▶ _THE TASK_
Copy the data as given. No line may be skipped.

▶ _PROVIDED INFORMATION_
^^^^^^^^
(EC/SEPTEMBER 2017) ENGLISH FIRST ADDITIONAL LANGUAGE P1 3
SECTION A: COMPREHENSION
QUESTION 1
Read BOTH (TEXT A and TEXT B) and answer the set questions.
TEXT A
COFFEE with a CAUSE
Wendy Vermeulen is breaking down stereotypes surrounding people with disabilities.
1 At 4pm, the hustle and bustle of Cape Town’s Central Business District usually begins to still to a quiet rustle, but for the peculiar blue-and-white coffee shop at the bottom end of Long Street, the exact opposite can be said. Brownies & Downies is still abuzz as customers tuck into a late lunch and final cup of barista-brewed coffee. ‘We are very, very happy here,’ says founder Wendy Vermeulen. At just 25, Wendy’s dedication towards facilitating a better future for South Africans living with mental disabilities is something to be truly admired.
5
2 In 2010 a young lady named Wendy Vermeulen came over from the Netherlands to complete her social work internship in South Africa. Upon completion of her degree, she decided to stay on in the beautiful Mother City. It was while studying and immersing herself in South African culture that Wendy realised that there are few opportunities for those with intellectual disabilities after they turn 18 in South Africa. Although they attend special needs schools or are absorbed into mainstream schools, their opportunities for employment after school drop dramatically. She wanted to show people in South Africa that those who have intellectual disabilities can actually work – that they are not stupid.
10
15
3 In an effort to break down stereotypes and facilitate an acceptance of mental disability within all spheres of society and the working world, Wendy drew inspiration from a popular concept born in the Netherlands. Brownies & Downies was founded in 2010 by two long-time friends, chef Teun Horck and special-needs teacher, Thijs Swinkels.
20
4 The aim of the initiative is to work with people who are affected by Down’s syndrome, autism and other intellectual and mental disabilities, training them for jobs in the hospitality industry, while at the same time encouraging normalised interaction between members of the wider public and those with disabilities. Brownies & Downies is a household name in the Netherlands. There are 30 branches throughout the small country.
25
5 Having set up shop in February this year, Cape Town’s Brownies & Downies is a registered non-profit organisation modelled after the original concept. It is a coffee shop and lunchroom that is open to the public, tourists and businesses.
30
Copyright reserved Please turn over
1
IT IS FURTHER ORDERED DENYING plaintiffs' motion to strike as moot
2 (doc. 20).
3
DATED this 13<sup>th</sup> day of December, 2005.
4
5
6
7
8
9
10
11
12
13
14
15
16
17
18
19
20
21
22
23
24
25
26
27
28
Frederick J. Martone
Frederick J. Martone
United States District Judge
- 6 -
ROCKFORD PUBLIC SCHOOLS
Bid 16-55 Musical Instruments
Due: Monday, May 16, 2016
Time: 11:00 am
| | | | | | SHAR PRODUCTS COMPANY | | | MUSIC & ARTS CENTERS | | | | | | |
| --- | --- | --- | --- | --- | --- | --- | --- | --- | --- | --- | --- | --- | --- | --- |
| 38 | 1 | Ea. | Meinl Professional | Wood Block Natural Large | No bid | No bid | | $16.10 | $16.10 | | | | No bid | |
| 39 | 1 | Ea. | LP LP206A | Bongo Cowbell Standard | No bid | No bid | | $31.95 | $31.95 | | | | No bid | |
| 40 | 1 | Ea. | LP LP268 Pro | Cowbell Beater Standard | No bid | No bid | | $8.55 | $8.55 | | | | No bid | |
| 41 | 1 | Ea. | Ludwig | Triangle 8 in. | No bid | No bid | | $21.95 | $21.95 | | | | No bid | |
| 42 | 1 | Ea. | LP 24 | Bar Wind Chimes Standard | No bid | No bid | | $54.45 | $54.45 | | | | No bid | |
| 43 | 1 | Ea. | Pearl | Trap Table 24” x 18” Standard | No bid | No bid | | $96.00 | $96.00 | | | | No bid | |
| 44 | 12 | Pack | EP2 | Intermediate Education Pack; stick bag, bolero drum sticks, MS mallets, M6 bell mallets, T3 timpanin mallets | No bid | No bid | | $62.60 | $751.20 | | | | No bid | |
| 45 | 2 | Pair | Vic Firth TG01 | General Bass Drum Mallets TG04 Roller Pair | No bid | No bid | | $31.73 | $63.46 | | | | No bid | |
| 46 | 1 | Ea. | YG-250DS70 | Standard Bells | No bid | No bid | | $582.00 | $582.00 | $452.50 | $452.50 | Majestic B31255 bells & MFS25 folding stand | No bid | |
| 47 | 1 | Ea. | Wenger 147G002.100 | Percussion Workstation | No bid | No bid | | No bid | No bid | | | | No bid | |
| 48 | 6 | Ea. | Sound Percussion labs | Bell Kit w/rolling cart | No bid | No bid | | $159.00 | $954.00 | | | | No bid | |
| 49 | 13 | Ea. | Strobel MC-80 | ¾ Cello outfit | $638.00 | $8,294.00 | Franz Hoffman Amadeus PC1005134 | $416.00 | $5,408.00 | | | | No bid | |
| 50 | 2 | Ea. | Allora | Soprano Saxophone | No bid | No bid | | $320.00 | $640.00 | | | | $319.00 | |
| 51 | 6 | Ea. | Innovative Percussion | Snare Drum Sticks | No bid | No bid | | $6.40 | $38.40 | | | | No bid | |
^^^^^^^^
▶ _SOLUTION TO THIS TASK_
(EC/SEPTEMBER 2017) ENGLISH FIRST ADDITIONAL LANGUAGE P1 3
SECTION A: COMPREHENSION
QUESTION 1
Read BOTH (TEXT A and TEXT B) and answer the set questions.
TEXT A
COFFEE with a CAUSE
Wendy Vermeulen is breaking down stereotypes surrounding people with disabilities.
1 At 4pm, the hustle and bustle of Cape Town’s Central Business District usually begins to still to a quiet rustle, but for the peculiar blue-and-white coffee shop at the bottom end of Long Street, the exact opposite can be said. Brownies & Downies is still abuzz as customers tuck into a late lunch and final cup of barista-brewed coffee. ‘We are very, very happy here,’ says founder Wendy Vermeulen. At just 25, Wendy’s dedication towards facilitating a better future for South Africans living with mental disabilities is something to be truly admired.
5
2 In 2010 a young lady named Wendy Vermeulen came over from the Netherlands to complete her social work internship in South Africa. Upon completion of her degree, she decided to stay on in the beautiful Mother City. It was while studying and immersing herself in South African culture that Wendy realised that there are few opportunities for those with intellectual disabilities after they turn 18 in South Africa. Although they attend special needs schools or are absorbed into mainstream schools, their opportunities for employment after school drop dramatically. She wanted to show people in South Africa that those who have intellectual disabilities can actually work – that they are not stupid.
10
15
3 In an effort to break down stereotypes and facilitate an acceptance of mental disability within all spheres of society and the working world, Wendy drew inspiration from a popular concept born in the Netherlands. Brownies & Downies was founded in 2010 by two long-time friends, chef Teun Horck and special-needs teacher, Thijs Swinkels.
20
4 The aim of the initiative is to work with people who are affected by Down’s syndrome, autism and other intellectual and mental disabilities, training them for jobs in the hospitality industry, while at the same time encouraging normalised interaction between members of the wider public and those with disabilities. Brownies & Downies is a household name in the Netherlands. There are 30 branches throughout the small country.
25
5 Having set up shop in February this year, Cape Town’s Brownies & Downies is a registered non-profit organisation modelled after the original concept. It is a coffee shop and lunchroom that is open to the public, tourists and businesses.
30
Copyright reserved Please turn over
1
IT IS FURTHER ORDERED DENYING plaintiffs' motion to strike as moot
2 (doc. 20).
3
DATED this 13<sup>th</sup> day of December, 2005.
4
5
6
7
8
9
10
11
12
13
14
15
16
17
18
19
20
21
22
23
24
25
26
27
28
Frederick J. Martone
Frederick J. Martone
United States District Judge
- 6 -
ROCKFORD PUBLIC SCHOOLS
Bid 16-55 Musical Instruments
Due: Monday, May 16, 2016
Time: 11:00 am
| | | | | | SHAR PRODUCTS COMPANY | | | MUSIC & ARTS CENTERS | | | | | | |
| --- | --- | --- | --- | --- | --- | --- | --- | --- | --- | --- | --- | --- | --- | --- |
| 38 | 1 | Ea. | Meinl Professional | Wood Block Natural Large | No bid | No bid | | $16.10 | $16.10 | | | | No bid | |
| 39 | 1 | Ea. | LP LP206A | Bongo Cowbell Standard | No bid | No bid | | $31.95 | $31.95 | | | | No bid | |
| 40 | 1 | Ea. | LP LP268 Pro | Cowbell Beater Standard | No bid | No bid | | $8.55 | $8.55 | | | | No bid | |
| 41 | 1 | Ea. | Ludwig | Triangle 8 in. | No bid | No bid | | $21.95 | $21.95 | | | | No bid | |
| 42 | 1 | Ea. | LP 24 | Bar Wind Chimes Standard | No bid | No bid | | $54.45 | $54.45 | | | | No bid | |
| 43 | 1 | Ea. | Pearl | Trap Table 24” x 18” Standard | No bid | No bid | | $96.00 | $96.00 | | | | No bid | |
| 44 | 12 | Pack | EP2 | Intermediate Education Pack; stick bag, bolero drum sticks, MS mallets, M6 bell mallets, T3 timpanin mallets | No bid | No bid | | $62.60 | $751.20 | | | | No bid | |
| 45 | 2 | Pair | Vic Firth TG01 | General Bass Drum Mallets TG04 Roller Pair | No bid | No bid | | $31.73 | $63.46 | | | | No bid | |
| 46 | 1 | Ea. | YG-250DS70 | Standard Bells | No bid | No bid | | $582.00 | $582.00 | $452.50 | $452.50 | Majestic B31255 bells & MFS25 folding stand | No bid | |
| 47 | 1 | Ea. | Wenger 147G002.100 | Percussion Workstation | No bid | No bid | | No bid | No bid | | | | No bid | |
| 48 | 6 | Ea. | Sound Percussion labs | Bell Kit w/rolling cart | No bid | No bid | | $159.00 | $954.00 | | | | No bid | |
| 49 | 13 | Ea. | Strobel MC-80 | ¾ Cello outfit | $638.00 | $8,294.00 | Franz Hoffman Amadeus PC1005134 | $416.00 | $5,408.00 | | | | No bid | |
| 50 | 2 | Ea. | Allora | Soprano Saxophone | No bid | No bid | | $320.00 | $640.00 | | | | $319.00 | |
| 51 | 6 | Ea. | Innovative Percussion | Snare Drum Sticks | No bid | No bid | | $6.40 | $38.40 | | | | No bid | |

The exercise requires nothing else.